Sphot (“es”-phot, S-PHOT) is a Python package for astronomical image analysis. It is designed to provide a simple and efficient way to perform photometry on galaxy images with overlapping foreground stars. Sphot provides a set of tools to perform “foreground cleaning” on images, i.e., to remove the light from the stars in the image before performing photometry on the galaxies.

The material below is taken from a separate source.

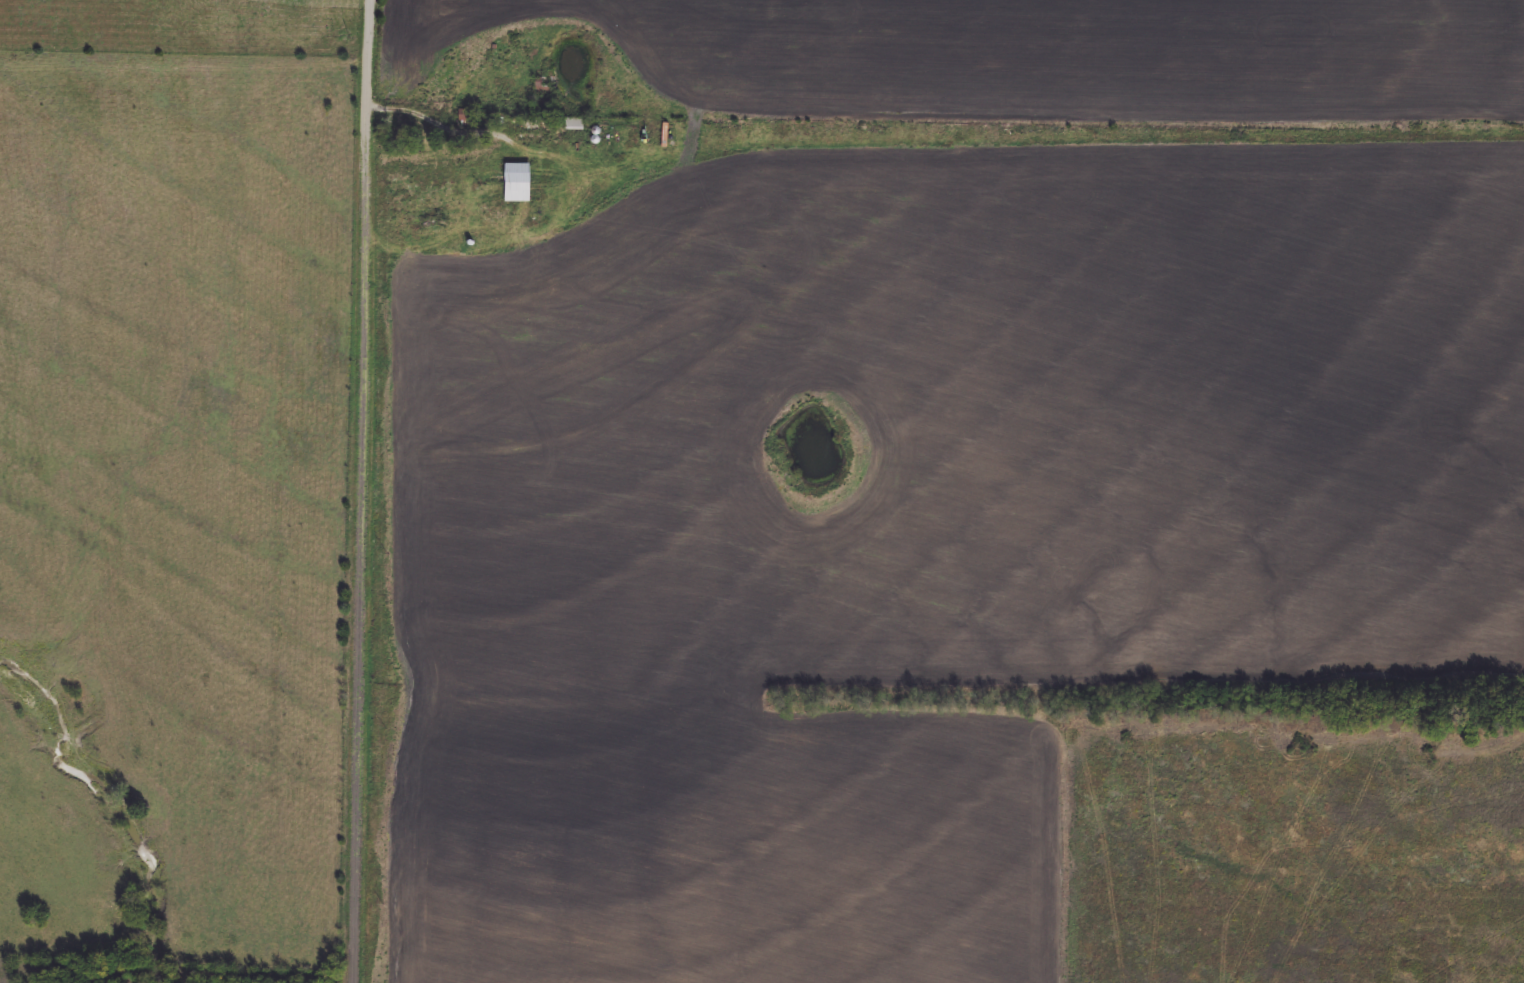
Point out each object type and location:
building: (545, 88)
building: (576, 124)
building: (518, 174)
road: (364, 491)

Some of the major functionalities of Sphot include:

  • Fit PSF models to stars near/on top of a background galaxy

  • Fit a Sersic profile to a galaxy in a crowded stellar field

  • Separate foreground stars and background galaxies

  • Estimate the background/foreground/sky model in a crowded field

  • Perform aperture photometry on galaxies

  • and many more…

Users can choose from a range of interfaces to perform these tasks:

  • A simple, fully-automated commandline script run_sphot

  • The top-level functions sphot.core.run_basefit() and sphot.core.run_scalefit

  • The individual functions in the sphot package to make your own recipe

Each use case is documented in the tutorials section.

When to use Sphot?

Sphot has a simple objectuve: to enable precise and accurate photometry of galaxies seen through crowded, foreground stellar fields. Try Sphot if you are looking to:

  • measure the SED of a background galaxy (z>0.1) seen through a nearby galaxy (z<<0.01)

  • remove a foreground MW star from an image of deep field galaxies

  • fit a Sersic profile to a noisy galaxy image with a bright star in the field

What is required to use Sphot?

Sphot is a python package that depends on major astronomy packages, including Astropy and Photutils. You need at least the following:

  • Python 3.11 or later (due to Astropy compatibility)

  • A cutout image of the target galaxy. If you wish to use multi-band images, each image needs to be pixel-aligned and reprojected onto the same scale.

  • A PSF image for the stars to be removed. The pixel scale of the PSF image should be an integer multiple of the pixel scale of the galaxy image.